= MacPublisher =

MacPublisher was the first Desktop Publishing program for the Apple Macintosh, introduced in 1984, the same year that Apple introduced the Macintosh. DTP competitors Ready, Set, Go! and Aldus PageMaker were introduced in 1985 when Apple delivered the 512K Macintosh.

MacPublisher was developed by Bob Doyle and distributed by Boston Software Publishers.

Built on graphics primitives like QuickDraw that Bill Atkinson had originally developed for the Apple Lisa computer, MacPublisher included WYSIWYG layout for multi-column text and graphics. QuickDraw was incorporated in the Pascal toolbox for the new Macintosh and had been the basis for MacPaint.

The Desktop Publishing industry exploded in the year 1985 with the introduction of the Apple LaserWriter printer in January and in July the 512K "Fat Mac" and Aldus Corporation's PageMaker, which rapidly became the DTP industry standard software.

It was Paul Brainerd, Aldus's chairman, who gave the industry the name "desktop publishing." MacPublisher had been called "electronic publishing," after the industry then led by Atex Corporation, of which Brainerd had been a vice president.

MacPublisher was the first non-Apple application program to print in color on the ImageWriter II. It introduced spot color to desktop publishing. MacPublisher III was the first DTP program to rotate text and graphics, using a table look-up for the necessary sine functions in one-degree increments.

MacPublisher builds a page differently from PageMaker and ReadySetGo do; instead of creating an actual image of the page with all the text and graphics, MacPublisher created a page mockup that contains only rectangles that represent the location and size of text and graphic elements, and stored the elements as special text and picture files that you edit separately from the page layout. MacPublisher rebuilds a page whenever it changes. The company says it took this approach to allow creation of master pages, repeating elements, and predefined "canned" page layouts; to help prevent data loss on machines with limited memory (MacPublisher can run with as little as 128K RAM); and to facilitate the programming for the automatic table of contents and automatic page jump ("continued on page x") features. Since the page layout is independent of the text and graphic content, you can easily create publication formats you can reuse as you need them. This reusable formats feature can be especially useful for creating catalogs or other publications in which you want the format to remain the same but in which you need to update or replace information on a regular basis.
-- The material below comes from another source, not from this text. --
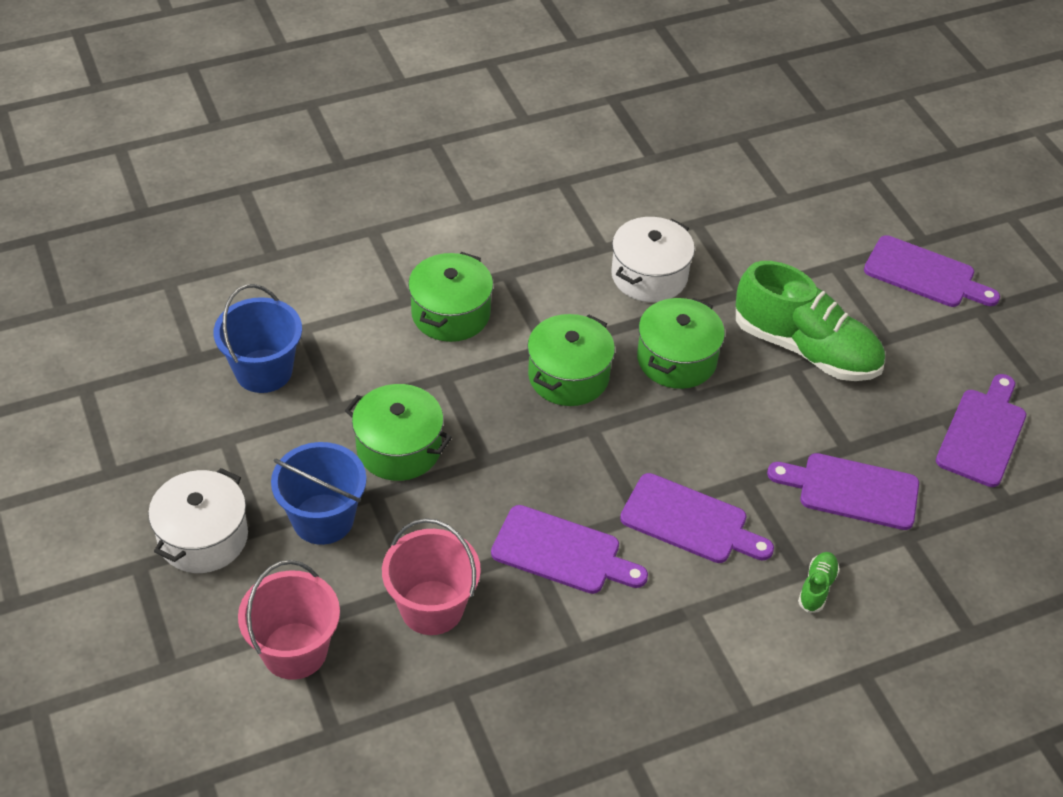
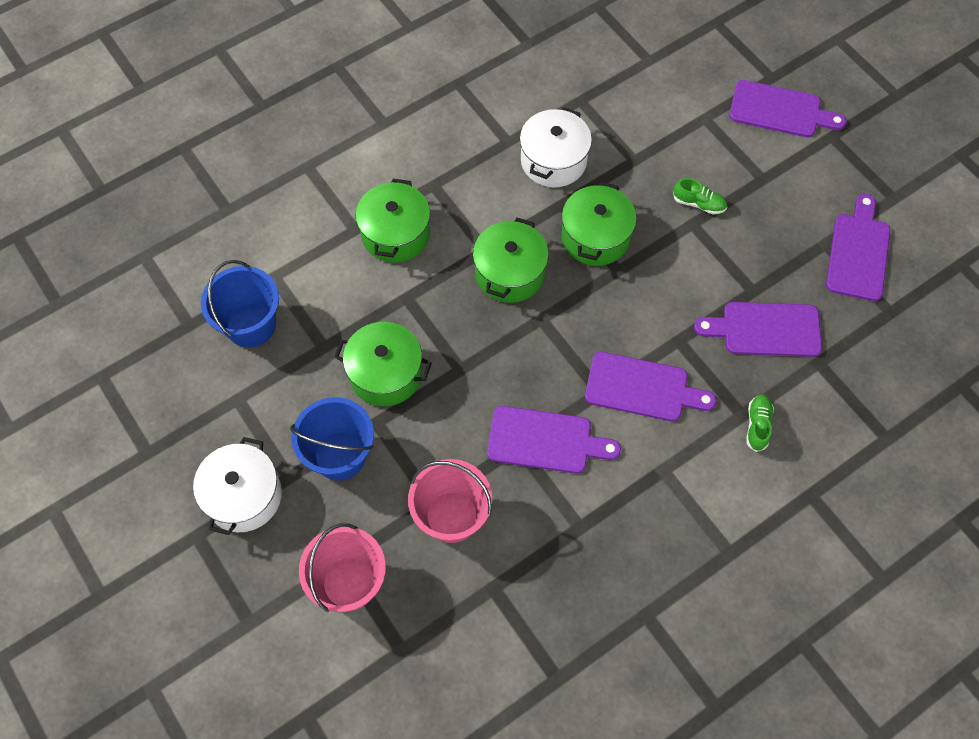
camera: 10 degrees left, 15 degrees up
green shoe [736,261,885,381] -> green shoe [673,178,727,215], size x0.40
MacPublisher features either automatic or manual kerning to correct printer spacing idiosyncrasies.

MacPublisher included unusual desktop accessories such as a scissor tool to cut columns of text and paste the remainder into another page, a camera tool for capturing graphics from MacPaint, and a see-through ruler that could be moved around the page for measurements.

MacPublisher was sold in 1986 to Esselte Letraset, whose business in press-down dry transfer lettering was evaporating with competition from laser printers, notably Apple's pioneering LaserWriter printer. It was briefly sold as LetraPage, but dropped from the market when Letraset subsequently acquired Ready, Set, Go! from Manhattan Graphics.